Ryuji recounts scenes of people in front of evacuation centres frantically waving pieces of paper in their hands, searching for their families: “It would have been nice if everything had already been up on the cloud and the local government had a system of overcoming strict privacy-protection of all information in advance. This way, people would not have to go through the initial stage of stress in trying to find their families and information,” she says. “No single party, no local government, no single NGO or company can do everything on its own; all sectors have to work in collaboration.”
The Role of Technology at Refugee Centres
In Japan, within three weeks of the tsunami, Microsoft distributed approximately one thousand PCs loaded with Office 365, Lync and SharePoint to disaster support centres and refugee centres.
An NGO source says that PCs have immensely improved the operation at the centres. “During the initial stages, everything was on paper and information would easily get lost or confused. Now supporters and volunteers from across Japan can instantly remain up-to-date with relief efforts as soon as they step into a disaster support centre.”
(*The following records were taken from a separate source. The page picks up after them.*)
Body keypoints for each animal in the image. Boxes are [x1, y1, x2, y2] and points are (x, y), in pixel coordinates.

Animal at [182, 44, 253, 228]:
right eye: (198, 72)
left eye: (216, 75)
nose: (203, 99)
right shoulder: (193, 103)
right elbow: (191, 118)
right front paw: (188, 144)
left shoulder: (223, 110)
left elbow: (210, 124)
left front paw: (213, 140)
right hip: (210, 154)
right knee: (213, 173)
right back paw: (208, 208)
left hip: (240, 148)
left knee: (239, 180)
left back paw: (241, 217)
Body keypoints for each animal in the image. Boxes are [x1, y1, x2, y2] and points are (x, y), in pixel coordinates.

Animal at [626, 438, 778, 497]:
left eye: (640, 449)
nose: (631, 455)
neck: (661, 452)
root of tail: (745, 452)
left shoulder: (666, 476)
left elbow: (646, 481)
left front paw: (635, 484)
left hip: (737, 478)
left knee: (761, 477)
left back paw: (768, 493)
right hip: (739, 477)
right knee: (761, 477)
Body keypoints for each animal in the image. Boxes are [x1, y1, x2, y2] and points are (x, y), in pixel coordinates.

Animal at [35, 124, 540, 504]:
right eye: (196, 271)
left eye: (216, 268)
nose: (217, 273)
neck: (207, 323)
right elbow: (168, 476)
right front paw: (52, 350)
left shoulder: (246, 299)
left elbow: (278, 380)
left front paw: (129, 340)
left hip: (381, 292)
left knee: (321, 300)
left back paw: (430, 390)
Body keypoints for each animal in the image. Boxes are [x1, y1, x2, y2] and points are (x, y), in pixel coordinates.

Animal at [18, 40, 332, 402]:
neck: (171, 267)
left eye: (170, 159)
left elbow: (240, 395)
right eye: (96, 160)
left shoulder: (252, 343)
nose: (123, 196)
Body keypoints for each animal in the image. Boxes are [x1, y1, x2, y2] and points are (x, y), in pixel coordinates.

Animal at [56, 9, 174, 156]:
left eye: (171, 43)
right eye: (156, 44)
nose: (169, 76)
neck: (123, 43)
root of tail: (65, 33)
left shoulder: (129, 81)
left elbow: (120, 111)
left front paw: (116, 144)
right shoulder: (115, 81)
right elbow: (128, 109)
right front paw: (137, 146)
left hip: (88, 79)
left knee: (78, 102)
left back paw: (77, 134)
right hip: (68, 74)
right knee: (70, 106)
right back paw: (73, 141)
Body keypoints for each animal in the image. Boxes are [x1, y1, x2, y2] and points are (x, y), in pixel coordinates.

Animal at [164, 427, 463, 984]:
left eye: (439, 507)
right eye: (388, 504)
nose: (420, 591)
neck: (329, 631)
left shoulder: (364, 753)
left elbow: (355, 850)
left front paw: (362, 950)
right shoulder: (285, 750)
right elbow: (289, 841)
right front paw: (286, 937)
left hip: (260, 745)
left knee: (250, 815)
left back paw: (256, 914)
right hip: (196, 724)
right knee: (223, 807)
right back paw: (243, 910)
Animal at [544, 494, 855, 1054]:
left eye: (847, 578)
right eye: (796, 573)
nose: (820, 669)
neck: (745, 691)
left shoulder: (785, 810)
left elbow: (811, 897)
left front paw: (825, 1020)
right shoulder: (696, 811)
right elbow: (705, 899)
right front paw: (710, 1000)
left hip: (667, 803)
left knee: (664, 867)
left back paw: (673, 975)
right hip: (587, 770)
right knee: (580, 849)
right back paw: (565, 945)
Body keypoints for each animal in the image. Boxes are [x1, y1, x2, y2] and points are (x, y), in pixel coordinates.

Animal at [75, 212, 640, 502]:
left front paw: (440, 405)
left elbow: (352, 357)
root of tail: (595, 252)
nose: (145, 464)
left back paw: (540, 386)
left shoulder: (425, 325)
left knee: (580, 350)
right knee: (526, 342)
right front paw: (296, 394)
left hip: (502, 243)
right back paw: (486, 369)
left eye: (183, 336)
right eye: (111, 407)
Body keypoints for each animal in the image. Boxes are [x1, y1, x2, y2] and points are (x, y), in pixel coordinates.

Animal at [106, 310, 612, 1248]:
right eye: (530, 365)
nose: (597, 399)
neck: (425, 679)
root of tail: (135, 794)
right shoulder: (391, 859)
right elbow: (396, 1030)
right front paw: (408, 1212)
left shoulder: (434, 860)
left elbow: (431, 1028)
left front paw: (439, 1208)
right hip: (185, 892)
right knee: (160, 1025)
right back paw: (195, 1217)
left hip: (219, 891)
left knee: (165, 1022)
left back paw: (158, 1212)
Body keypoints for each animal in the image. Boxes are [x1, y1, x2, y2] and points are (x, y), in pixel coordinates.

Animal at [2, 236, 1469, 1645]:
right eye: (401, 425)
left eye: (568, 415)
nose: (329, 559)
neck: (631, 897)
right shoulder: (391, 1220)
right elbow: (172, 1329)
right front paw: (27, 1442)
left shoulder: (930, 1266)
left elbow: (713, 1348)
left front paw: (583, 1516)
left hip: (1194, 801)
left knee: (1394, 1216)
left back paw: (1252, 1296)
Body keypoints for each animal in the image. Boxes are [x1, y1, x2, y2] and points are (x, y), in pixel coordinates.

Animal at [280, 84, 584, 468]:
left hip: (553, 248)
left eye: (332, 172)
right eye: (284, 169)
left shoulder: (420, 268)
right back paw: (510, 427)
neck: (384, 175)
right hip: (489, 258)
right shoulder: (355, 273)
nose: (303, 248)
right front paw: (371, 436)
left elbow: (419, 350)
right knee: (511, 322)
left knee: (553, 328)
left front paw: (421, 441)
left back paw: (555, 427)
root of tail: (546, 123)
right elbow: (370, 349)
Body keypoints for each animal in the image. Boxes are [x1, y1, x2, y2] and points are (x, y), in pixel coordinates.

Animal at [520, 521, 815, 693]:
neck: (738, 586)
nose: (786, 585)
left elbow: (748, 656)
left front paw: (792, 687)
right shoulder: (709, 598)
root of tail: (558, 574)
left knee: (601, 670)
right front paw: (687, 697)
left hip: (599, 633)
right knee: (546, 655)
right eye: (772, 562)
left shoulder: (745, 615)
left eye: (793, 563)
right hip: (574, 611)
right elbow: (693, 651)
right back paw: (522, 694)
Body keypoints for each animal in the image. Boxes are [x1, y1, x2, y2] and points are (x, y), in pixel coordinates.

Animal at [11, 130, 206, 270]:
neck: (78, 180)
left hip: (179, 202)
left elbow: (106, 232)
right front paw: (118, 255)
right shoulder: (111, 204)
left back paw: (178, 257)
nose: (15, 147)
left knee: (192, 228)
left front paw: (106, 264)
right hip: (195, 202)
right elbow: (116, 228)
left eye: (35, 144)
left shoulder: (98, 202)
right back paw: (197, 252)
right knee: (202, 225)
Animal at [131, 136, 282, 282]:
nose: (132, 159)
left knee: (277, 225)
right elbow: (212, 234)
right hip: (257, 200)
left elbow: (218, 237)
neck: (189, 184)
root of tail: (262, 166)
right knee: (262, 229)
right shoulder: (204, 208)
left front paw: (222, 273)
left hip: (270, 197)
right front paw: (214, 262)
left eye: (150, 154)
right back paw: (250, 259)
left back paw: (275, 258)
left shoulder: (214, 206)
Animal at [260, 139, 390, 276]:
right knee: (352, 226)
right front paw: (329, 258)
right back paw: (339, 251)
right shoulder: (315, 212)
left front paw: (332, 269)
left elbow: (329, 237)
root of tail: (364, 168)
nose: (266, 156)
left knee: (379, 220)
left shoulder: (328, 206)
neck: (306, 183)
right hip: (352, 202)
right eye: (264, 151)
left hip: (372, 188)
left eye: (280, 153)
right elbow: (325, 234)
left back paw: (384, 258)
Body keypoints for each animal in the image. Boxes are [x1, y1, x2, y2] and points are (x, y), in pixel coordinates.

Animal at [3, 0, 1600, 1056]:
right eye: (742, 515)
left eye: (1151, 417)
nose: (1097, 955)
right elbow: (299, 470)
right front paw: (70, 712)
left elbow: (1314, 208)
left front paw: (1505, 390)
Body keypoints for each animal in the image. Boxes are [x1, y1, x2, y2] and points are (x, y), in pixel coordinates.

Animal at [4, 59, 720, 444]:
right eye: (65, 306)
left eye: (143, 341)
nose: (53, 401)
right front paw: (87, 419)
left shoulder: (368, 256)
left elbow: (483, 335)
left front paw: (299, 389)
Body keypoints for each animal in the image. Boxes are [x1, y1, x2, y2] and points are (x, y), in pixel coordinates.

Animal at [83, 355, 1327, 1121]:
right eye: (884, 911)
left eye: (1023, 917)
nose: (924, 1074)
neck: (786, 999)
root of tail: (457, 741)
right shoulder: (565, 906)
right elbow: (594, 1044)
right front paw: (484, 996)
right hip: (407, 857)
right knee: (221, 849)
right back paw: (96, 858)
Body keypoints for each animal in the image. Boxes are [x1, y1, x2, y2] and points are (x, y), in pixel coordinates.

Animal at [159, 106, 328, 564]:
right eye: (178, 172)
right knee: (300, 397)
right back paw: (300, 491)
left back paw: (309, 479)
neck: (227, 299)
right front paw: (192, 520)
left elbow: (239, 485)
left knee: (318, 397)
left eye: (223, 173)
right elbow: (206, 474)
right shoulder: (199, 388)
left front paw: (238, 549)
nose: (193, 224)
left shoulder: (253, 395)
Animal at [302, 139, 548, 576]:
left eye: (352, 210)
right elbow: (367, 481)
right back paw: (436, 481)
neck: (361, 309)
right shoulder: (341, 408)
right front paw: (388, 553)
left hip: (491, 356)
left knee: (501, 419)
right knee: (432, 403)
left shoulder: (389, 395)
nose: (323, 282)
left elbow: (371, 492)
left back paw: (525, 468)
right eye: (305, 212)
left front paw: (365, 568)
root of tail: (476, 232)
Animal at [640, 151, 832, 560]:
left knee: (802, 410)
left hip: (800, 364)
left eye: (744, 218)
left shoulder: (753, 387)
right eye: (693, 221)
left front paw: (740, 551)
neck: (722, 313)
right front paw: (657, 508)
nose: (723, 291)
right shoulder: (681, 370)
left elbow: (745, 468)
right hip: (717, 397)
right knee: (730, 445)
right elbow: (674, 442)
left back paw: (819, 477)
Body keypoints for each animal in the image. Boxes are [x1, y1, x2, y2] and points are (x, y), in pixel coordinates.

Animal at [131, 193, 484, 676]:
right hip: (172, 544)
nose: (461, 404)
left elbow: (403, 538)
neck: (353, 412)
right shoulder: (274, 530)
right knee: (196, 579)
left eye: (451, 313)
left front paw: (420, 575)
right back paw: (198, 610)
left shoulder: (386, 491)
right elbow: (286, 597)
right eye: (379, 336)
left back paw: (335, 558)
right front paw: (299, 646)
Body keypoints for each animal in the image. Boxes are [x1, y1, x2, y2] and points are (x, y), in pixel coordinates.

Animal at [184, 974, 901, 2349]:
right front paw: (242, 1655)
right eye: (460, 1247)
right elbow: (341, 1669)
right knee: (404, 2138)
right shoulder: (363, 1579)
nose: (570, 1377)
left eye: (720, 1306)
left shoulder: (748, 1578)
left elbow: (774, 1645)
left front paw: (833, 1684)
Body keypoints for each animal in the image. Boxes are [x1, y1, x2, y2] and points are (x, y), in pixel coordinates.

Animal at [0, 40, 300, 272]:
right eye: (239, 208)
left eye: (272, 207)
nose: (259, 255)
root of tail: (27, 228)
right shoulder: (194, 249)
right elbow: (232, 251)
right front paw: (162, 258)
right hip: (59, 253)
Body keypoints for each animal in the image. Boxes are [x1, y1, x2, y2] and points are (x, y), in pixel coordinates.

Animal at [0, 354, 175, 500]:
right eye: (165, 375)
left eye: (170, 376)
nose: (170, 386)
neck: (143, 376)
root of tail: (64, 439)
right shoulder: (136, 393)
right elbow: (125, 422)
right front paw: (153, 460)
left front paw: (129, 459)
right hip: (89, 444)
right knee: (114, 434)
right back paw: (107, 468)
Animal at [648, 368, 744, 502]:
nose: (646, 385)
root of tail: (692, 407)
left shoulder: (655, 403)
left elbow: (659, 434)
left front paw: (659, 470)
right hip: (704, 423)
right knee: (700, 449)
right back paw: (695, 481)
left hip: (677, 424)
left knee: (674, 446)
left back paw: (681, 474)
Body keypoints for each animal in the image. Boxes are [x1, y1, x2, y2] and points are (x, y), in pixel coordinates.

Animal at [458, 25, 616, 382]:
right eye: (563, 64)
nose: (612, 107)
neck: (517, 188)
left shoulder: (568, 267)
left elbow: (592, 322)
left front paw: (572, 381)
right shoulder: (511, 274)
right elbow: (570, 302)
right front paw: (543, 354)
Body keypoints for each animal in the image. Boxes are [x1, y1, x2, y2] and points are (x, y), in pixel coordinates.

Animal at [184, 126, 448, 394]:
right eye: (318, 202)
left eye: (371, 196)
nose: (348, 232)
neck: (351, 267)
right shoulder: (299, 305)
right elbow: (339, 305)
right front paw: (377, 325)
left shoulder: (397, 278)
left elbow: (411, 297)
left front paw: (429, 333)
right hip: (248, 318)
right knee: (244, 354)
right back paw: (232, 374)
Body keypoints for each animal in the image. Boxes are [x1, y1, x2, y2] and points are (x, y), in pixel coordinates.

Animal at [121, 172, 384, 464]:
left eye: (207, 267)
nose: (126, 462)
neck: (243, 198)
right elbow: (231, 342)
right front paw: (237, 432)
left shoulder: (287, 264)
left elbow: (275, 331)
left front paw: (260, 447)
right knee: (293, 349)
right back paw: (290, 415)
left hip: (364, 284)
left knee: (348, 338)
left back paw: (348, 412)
“The sharing of information also allows effective allocation of resources and on time delivery of relief goods. PCs were saving lives.”
PCs at refugee centres provided real-time information updates via e-mails and blogs while supporting the information access needs of the refugees on critical items such as temporary housing, insurance and employment, which were changing on weekly and sometimes even on a daily basis.
Microsoft Japan Recovery Projects
Microsoft Japan delivers a lot of public-private partnership programmes to rebuild the affected areas. Many businesses are faced with a lack of new premises for restarting operations due to the loss of offices and factories in the disaster, having to replace office fittings and other business equipment from scratch, and the double burden of servicing existing debt from before the disaster and preparing reserve assets.
In cooperation with Ricoh Japan, Microsoft distributed “Office Recovery Support Packs” to support the resumption of operations of the affected companies. The Packs consisted of a Ricoh colour printer/copier, office furniture, notebook PC, and Internet connection and maintenance service together with Office 365 and Office Professional Plus. The licenses of Office 365 and Office were provided free of charge.
“PC Donation Projects” for Small and Medium-Sized Enterprises (SMEs) in cooperation with the Academic Exchange for Information Environment and Strategy, Tohoku Regional Chamber of Commerce and Industry and the Japan Chamber of Commerce and Industry, helped restore PCs owned by universities and distributed them free of charge to Chamber of Commerce and Industry member companies in the affected areas after they had been refurbished.
To help prevent a drain of young people from the damaged regions to large urban areas, the employment assistance programme “Tohoku Up Project” supported the expansion of employment opportunities for those affected in Iwate, Miyagi and Fukushima by teaching ICT skills. Microsoft also collaborated with Toyota to provide information on usable roads.
Mr Jean-Philippe Courtois, President of Microsoft International, tells of how Microsoft provided Japan’s Ministry of Education, Culture, Sport, Science & Technology (MEXT) information on radioactivity levels at all sites. “We were able to build this system within just two days, establishing a mechanism that could release the information in just one hour after announcements by MEXT.”
“We expect that this experience of Japan would be a good example for the resolution of future global crises,” comments Courtois.